→ **Job item**:
Can you transcribe the business process optimization article word for word, beginning at the words "Process optimization involves" and stopping after "for its operation."?
─── Exercise passage
Optimization

Business Process Optimization Practices

This article outlines step-by-step instructions on what steps to take to optimize the operation of your process.

Process optimization involves several basic approaches:

  • microservice interaction with your process in Kafka;
  • business logic of the process;
  • database of your microservice;
  • JVM settings;
  • preparation for load testing;
  • issues and solutions.

Working with Kafka

If your service works with Kafka, you need to define certain criteria for its operation.

By default, a Kafka batch consists of 500 messages, and if your process fails to process these 500 messages within the default 5 minutes, the entire batch will be dropped into the lag and processed again. This behavior of your process will duplicate business entities that essentially should not exist, as, for example, the same initial message can be processed multiple times.

Therefore, depending on the throughput of your process, you need to configure the batch parameters and its processing speed. In standard cases, this should not happen, but be prepared that a couple of thousand messages may come to Kafka, and your process should be ready for them.

To increase the number of threads for working with Kafka, you can configure: KAFKA_CONCURRENCY:20 (default is 10 threads)
──────
─── Exercise data
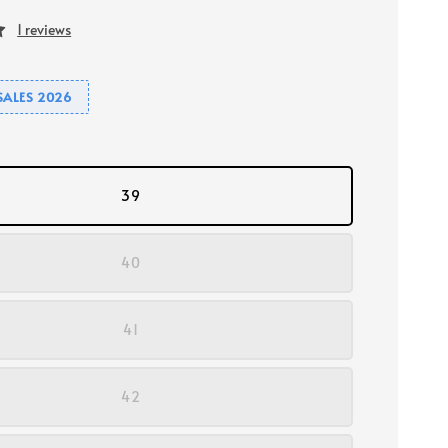
1 reviews
SALES 2026
39
40
41
42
──────
→ **Response area**:
Process optimization involves several basic approaches:

  • microservice interaction with your process in Kafka;
  • business logic of the process;
  • database of your microservice;
  • JVM settings;
  • preparation for load testing;
  • issues and solutions.

Working with Kafka

If your service works with Kafka, you need to define certain criteria for its operation.